Before long, he was sleeping through second period as well, and by October he had effectively stopped going to class at all.

That's when he heard a knock on his door and looked outside to see a fellow student, his school counselor and a police officer assigned to Roy High School.

"I was like, 'If I don't open this door right now, then they're going to come back when my parents are here,' " Chavez said.

The three visitors asked Chavez what was keeping him from attending class. He was told he was missed, and he was invited to start fresh the following Monday with a meeting in the counselors office.

"It totally changed my perspective," Chavez said. "They showed that they cared and that they had an interest in my education."

Chavez wasn't the only student to receive a home visit that year.

As part of Roy's Cone Project, 11 schools in that Weber County city banded together and, with the help of $500,000 from the Legislature and Prosperity 2020 Chairman Alan Hall, worked to end truancy, improve graduation rates and put more students on track for grade-level reading and mathematics.

Now in its second full year, the project has seen some early success.

The graduation rate at Roy High School climbed from 71 percent to 78 percent in 2014, and it is expected to top 80 percent when official 2015 numbers are released, Principal Gina Butters said.

Truancy rates at the 11 schools have dropped from 29 percent to 10 percent.

And 79 percent of third-graders are reading at grade level, up from 73 percent last year.

"There's a camaraderie that has filtered out into the community," Butters said. "I think the community feels like we're developing more of an academic climate in our cone."

In this case, a "cone" refers to a chain of schools within a school district.

In Roy, part of the Weber School District, students attend one of eight elementary schools, which feed into two junior high schools and finally Roy High School.

Hall, a Roy resident, said a closed system of teachers and students provides an opportunity to collaborate and keep children from falling through the cracks.

"A school district may even be too broad," he said, "but that cone concept is where I think you get the traction.
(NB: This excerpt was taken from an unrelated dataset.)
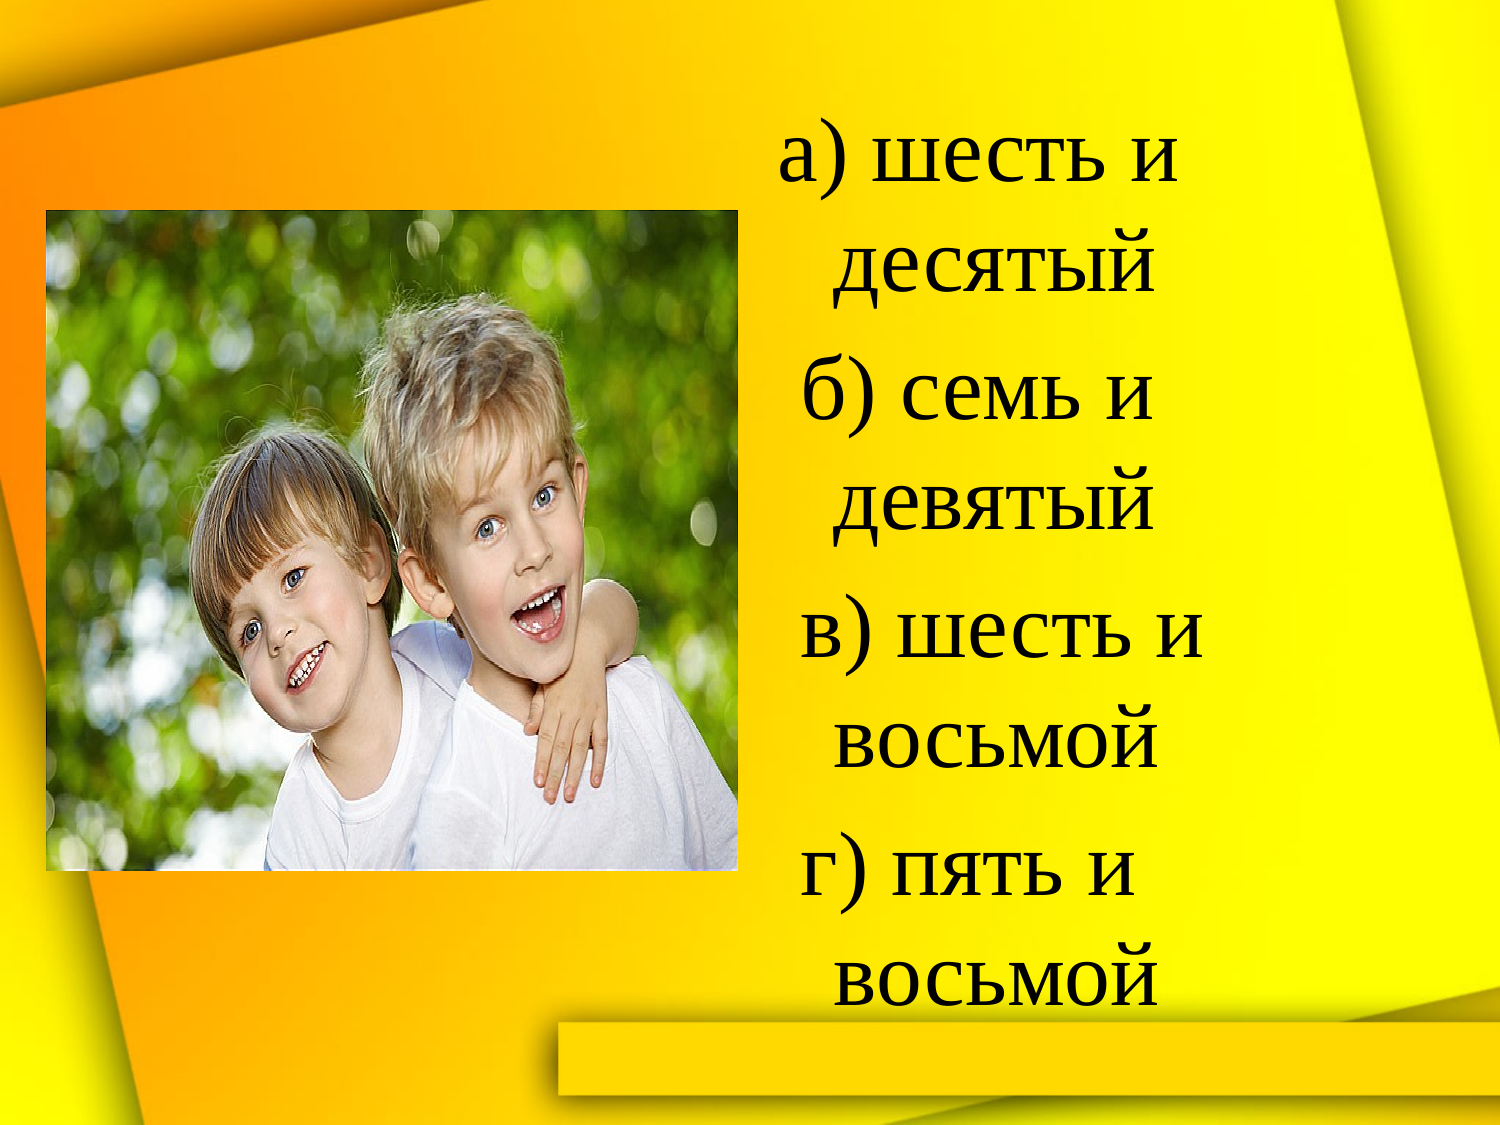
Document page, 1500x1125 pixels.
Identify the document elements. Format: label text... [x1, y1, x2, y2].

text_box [46, 210, 738, 872]
list а) шесть и десятый б) семь и девятый в) шесть и восьмой г) пять и восьмой [762, 81, 1454, 1079]
picture [0, 0, 1500, 1125]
You own those kids from pre-kindergarten all the way to high school graduation."

Hall — through the Prosperity 2020 education foundation he manages with his wife, Jeanne — donated $250,000 to launch the Roy Cone project after persuading lawmakers to provide matching funds.

The money, which translates to roughly $45,000 per school, was used to hire an additional counselor at Roy High, provide transportation for at-home student visits, set up student mentoring and teacher accountability programs, and expand optional full-day kindergarten to all eight elementary schools.

Much of the money has already been spent, Butters said, but her school will retain its additional counselor and student mentoring program. And the district agreed to continue funding full-day kindergarten. "It was just enough," she said of the initial $500,000, "to fill those gaps we needed to fill."

Hall said the early success in Roy is indicative of how the cone model can be successful with a relatively small investment.

Utah has 41 school districts, with more than 100 high school "cones."

But Hall said the state could focus on struggling high schools to make the most of funding. "You don't have to do it in every cone," he said. "Do the lowest performing and put your focus there. That will raise the averages across the whole district."

In addition to cone projects, Prosperity 2020 and Education First released a proposed five-year budget for education on Thursday.

The budgets call for $592 million in new per-pupil and enrollment funding over five years, as well as investments in public preschool and optional full-day kindergarten, school technology and teacher training, and additional high school counselors and educator salaries.

"If you want to see real progress over time, this is strategic and we think it's the most important thing the state can do," said Education First co-Chairman Richard Kendell.